* WRITTEN INSTRUCTION A *
In two sentences, summarize the text below on tax garnishees used to recover debts.
* WRITTEN INSTRUCTION B *
Rewrite more briefly the paragraph of the tax garnishee text below that begins "This document outlines", keeping its main facts.
* WRITTEN INSTRUCTION C *
Write the next part of the tax garnishee guidance below, picking up after its final line.

* PAGE EXCERPT *
Tax garnishees to recover debts 107-05050040
This document outlines information on the garnishee of tax refunds to recover debts via the auto tax garnishee process. It includes how to respond to garnishee enquiries from customers.
The tax garnishee process
Customers not receiving payments who have an outstanding debt without a payment arrangement are clients of interest (COI).
Automatic COI matching with the Australian Taxation Office (ATO) Taxpayer Records System may occur.
When a COI lodges their tax return, the ATO may send some or all of their tax refund to repay debt owed to the agency.
Tax garnishee decisions are not made in advance. Staff cannot confirm with customers whether a garnishee will occur.
The tax garnishee process is conducted in the following stages:
- A tax garnishee warning letter is issued to COI that are eligible for tax garnishee. The letter advises that the agency may ask the ATO to use amounts from tax refunds or similar payments to recover debt
- The following data is automatically sent to the ATO about the customer’s:
- Customer Reference Number (CRN)

* DATASET SECTION *

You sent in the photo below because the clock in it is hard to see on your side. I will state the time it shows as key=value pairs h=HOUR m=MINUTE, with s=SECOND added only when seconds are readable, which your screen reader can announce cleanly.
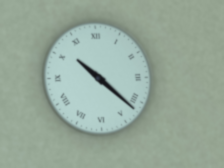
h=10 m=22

* REPLY A *
Customers who are not receiving payments and have an outstanding debt without a payment arrangement are clients of interest, and when they lodge a tax return the ATO may send some or all of their refund to repay the debt owed to the agency. Tax garnishee decisions are not made in advance, staff cannot confirm with customers whether a garnishee will occur, and eligible clients first receive a warning letter saying the agency may ask the ATO to use tax refunds or similar payments to recover debt.

* REPLY B *
The document covers garnishing tax refunds to recover debts through the auto tax garnishee process, including how to answer customer inquiries about it.

* REPLY C *
- surname and either first or middle names
- date of birth, and
- address postcode
- COI matching to the ATO occurs, and an indicator is put on both records. The ATO sends mismatches or multiple matches to the Debt Program for follow up
- The ATO sends a trigger to the agency when a COI lodges their tax return or activity statement, and a refund or credit is due. The Debt Management Information System (DMIS) checks if the customer has any debts eligible for garnishee and where the customer:
- is not currently receiving a payment
- does not have a current or broken payment arrangement with the agency, and
- no repayments have been received in the last 14 days
- An electronic response automatically returns to the ATO. Services Australia will issue the garnishee notice to the postal address on the tax return. The garnishee notice goes to the customer's last known address recorded with the department if the tax return is:
- lodged by a tax agent
- an activity statement return
- The ATO returns the funds to the agency electronically with details going into DMIS and ESSentials
- Potential mismatches are then referred to an ATO Garnishee Liaison Officer
Note: between 1 January 2017 and 2 April 2017 debts recoverable under the A New Tax System (Family Assistance) (Administration) Act 1999 or the Paid Parental Leave Act 2010 were eligible for garnishee at any time. Some people's tax refunds may have been automatically garnisheed even if they had a current payment arrangement or they were receiving a Centrelink payment. This was correct processing.
Treatment of Tax Garnishee for Interest Charge Purposes
Tax garnishees are not an acceptable recovery arrangement for Interest Charge (IC) purposes. Where garnishee of a tax refund occurs interest will continue to calculate and be charged.
For more details, see Interest charge for Centrelink debtors no longer receiving payments.
Family assistance tax refund offset
The tax garnishee process is unrelated to tax refund offsetting that happens with the ATO during family assistance reconciliation.
The automatic garnishee process determines if the customer has a family assistance debt subject to offsetting before applying a tax garnishee. This ensures the tax garnishee and family assistance tax refund offset do not occur simultaneously for the same debt/s, see Debt offsetting during family assistance reassessment, reconciliation and claim processing.
Minimum amount for garnishees
It is not cost effective to garnishee a tax refund when the CRN balance outstanding is less than $20.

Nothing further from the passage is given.